--- Study text ---
------------------------------------
The order follows a judicial ban on the publication by newspapers of the notorious Muhammed cartoons, and a similar ban on the publication of information on the notorious Oilgate scandal by “The Mail and Guardian”. (The scandal was subsequently neutralised by a political intervention in parliament.)
Although MISA-SA does not endorse Rath’s questionable allegedly anti HIV-AIDS conduct, the manner in which he has been restrained from making public statements violates the principles of free speech and freedom of expression.
MISA-SA objects to the order just as it condemned the interdiction against newspapers publishing the Muhammed cartoons and the ban on “The Mail and Guardian”.
Presiding Judge Siraj Desai stated in his judgment that “the limited restraint on free speech, resulting from the order I make, is not directed at stopping the respondents from participating in a debate of immense public importance. The restraint is directed at the manner in which the respondents have chosen to participate in the debate and the methods they chose to employ”.
MISA-SA contends that the plaintiffs from the Treatment Action Campaign had another, more appropriate legal recourse available by which to deal with Rath’s “defamatory” statements: to sue him for defamation, which would have silenced him without violating the principle of free speech.
------------------------------------
--- Work order 1 ---
In the MISA-SA statement, which judge presided over the case?
--- Work order 2 ---
Duplicate the MISA-SA statement, everything from "Although MISA-SA does" down to "freedom of expression.".
--- Work order 3 ---
Go on with the MISA-SA statement on the court order against Rath, picking up after its last sentence.

--- Information supplied ---
------------------------------------
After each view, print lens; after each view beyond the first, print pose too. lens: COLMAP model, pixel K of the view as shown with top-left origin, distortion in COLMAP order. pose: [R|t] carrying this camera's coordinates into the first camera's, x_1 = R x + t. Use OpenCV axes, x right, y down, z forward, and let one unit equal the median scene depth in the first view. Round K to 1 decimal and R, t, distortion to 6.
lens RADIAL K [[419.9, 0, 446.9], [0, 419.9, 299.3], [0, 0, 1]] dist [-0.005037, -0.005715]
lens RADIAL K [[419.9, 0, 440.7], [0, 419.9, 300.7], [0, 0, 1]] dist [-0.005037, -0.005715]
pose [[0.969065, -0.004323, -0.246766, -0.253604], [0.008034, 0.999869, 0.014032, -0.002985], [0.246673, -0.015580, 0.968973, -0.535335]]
------------------------------------
--- Task output 1 ---
Siraj Desai

--- Task output 2 ---
Although MISA-SA does not endorse Rath’s questionable allegedly anti HIV-AIDS conduct, the manner in which he has been restrained from making public statements violates the principles of free speech and freedom of expression.

--- Task output 3 ---
The principle of freedom of expression was upheld in an earlier ruling on 17 February 2006 by Justice Fritz van Oosten in the Johannesburg High Court. Van Oosten rejected an application by Johannesburg coin dealer Bert Gemelgo and his company, Solid Gold Consultants, SA, seeking to prevent the “Saturday Star” newspaper from publishing a report about Gemelgo’s business practices, ruling that it was understood that freedom of the press was a cornerstone of a strong democracy” and that the Johannesburg High Court would “jealously guard such principles”.
Gemelgo had argued that the report accused him of fraud but the judge found nothing in the report that was either unfair or untrue.
MISA-SA calls on the judiciary to recognise that the imposition of court bans on the publication of information, whether by the media or other means, undermines the values of the Constitution, especially when complainants have other remedies at their disposal to seek redress of wrongs.